Kurds Begin Restoring Electricity to Formerly ISIS-Controlled Sinjar

AP Photo/Bram Janssen
AP Photo/Bram Janssen

As the cheer of victory over the Islamic State (ISIS/ISIL) begins to dim in newly liberated Sinjar, Iraq, Kurdish Peshmerga forces and the Kurdistan Regional Government (KRG) have begun the work of rebuilding a city ravaged by the terrorist group. On Thursday, KRG Prime Minister Nechirvan Barzani announced plans to return electricity to Sinjar.

Barzani announced the opening of a new hydro-electric plant, the Rashava-Deralook electricity station, on Thursday, which is expected to be able to fuel Sinjar City once most of its electric infrastructure has been rebuilt. From initial inspections by Kurdish forces since the town was liberated on November 13, Islamic State terrorists destroyed much of its electricity and gas infrastructure, and reports of smoke and sudden gas explosions from destroyed pipeline continue to pour in.

“I ask the International organizations to have an effective role in renovating Shingal, and it is the Iraqi government’s duty to participate in renovating the town,” Barzani said in a statement.

Kurdistan’s Minister of Electricity Salahadin Babaker told reporters the project will cost the government $168 million.

The KRG has worked diligently to take sole credit for the liberation of Sinjar, which was under Islamic State control for more than a year when Peshmerga forces sent ISIS jihadis fleeing on Friday. Masoud Barzani, KRG president, immediately held a press conference on the outskirts of Sinjar in which he declared, “Only the Peshmerga had liberated Shingal. … [No] other force had been involved.” Disputes with the Marxist Kurdistan Workers’ Party (PKK) and affiliated Yazidi forces had delayed the operation to liberate Sinjar before last week.

Experts estimated in early November that Sinjar was 90 percent under ISIS control, and Peshmerga have noted they found the fight to retake the Yazidi city surprisingly easy. In lieu of fighting, it appears that Islamic State jihadists have left the city riddled with booby traps and land mines for Peshmerga and Yazidi civilians returning to their homes to find and be hurt by. In addition to intentional traps, broken gas pipes and electrical wires pose new dangers to returning civilians.

Al Jazeera notes that Kurdish soldiers are warning civilians to beware as they search for remnants of their belongings in the rubble that used to be their homes and businesses. Just as the Yazidis fled or were massacred when ISIS took over the city, the Sunni Arab supporters who lived in Sinjar during the occupation have fled. Yazidis have now begun to find their stolen belongings in formerly Arab homes, as well. “When Daesh [the Arabic acronym for ISIL] came here, their local … supporters from the city and nearby villages joined them and looted our homes,” a Yazidi named Hasim told Al Jazeera, “Where did all my furniture go? We are just taking back what they took from us.”

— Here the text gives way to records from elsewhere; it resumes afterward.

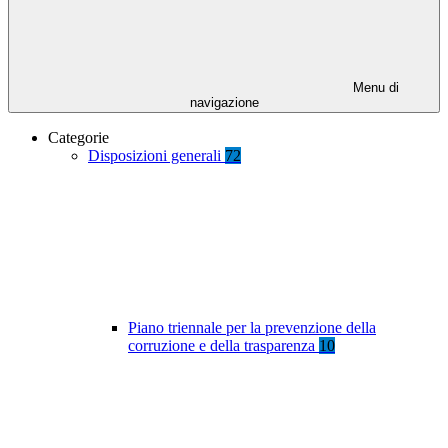
Menu di
navigazione
Categorie
Disposizioni generali
72
Piano triennale per la prevenzione della
corruzione e della trasparenza
10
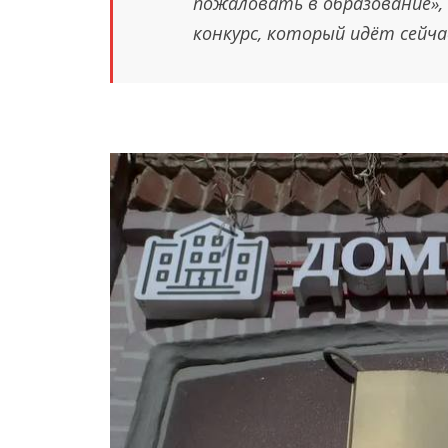
пожаловать в образование», 
конкурс, который идёт сейча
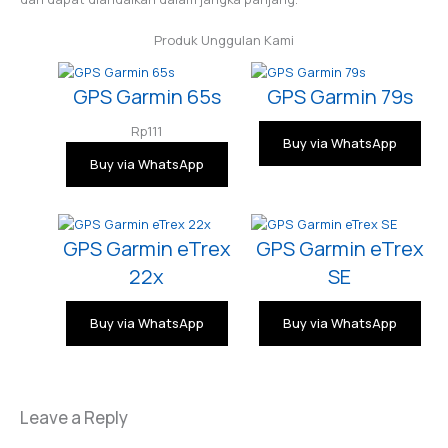
Produk Unggulan Kami
GPS Garmin 65s
GPS Garmin 79s
Rp
111
Buy via WhatsApp
Buy via WhatsApp
GPS Garmin eTrex
GPS Garmin eTrex
22x
SE
Buy via WhatsApp
Buy via WhatsApp
Leave a Reply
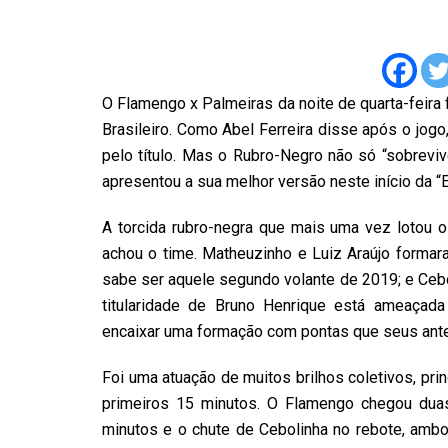
O Flamengo x Palmeiras da noite de quarta-feira
Brasileiro. Como Abel Ferreira disse após o jogo,
pelo título. Mas o Rubro-Negro não só “sobrevi
apresentou a sua melhor versão neste início da “
A torcida rubro-negra que mais uma vez lotou o
achou o time. Matheuzinho e Luiz Araújo formar
sabe ser aquele segundo volante de 2019; e Cebol
titularidade de Bruno Henrique está ameaçad
encaixar uma formação com pontas que seus ant
Foi uma atuação de muitos brilhos coletivos, pri
primeiros 15 minutos. O Flamengo chegou du
minutos e o chute de Cebolinha no rebote, amb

The soldiers have also found walls and basements destroyed to build makeshift bomb shelters for protection against coalition airstrikes and underground bomb factories. “There are so many tunnels we can’t count them,” a Kurdish Yazidi officer told The Wall Street Journal.

The Islamic State has killed an estimated thousands of Yazidis, as the group kept only young Yazidi women alive to sell as sex slaves to their foreign jihadis. Kurdish soldiers have found multiple mass graves full of bodies of older women (who do not have value in the ISIS sex slave market) and men.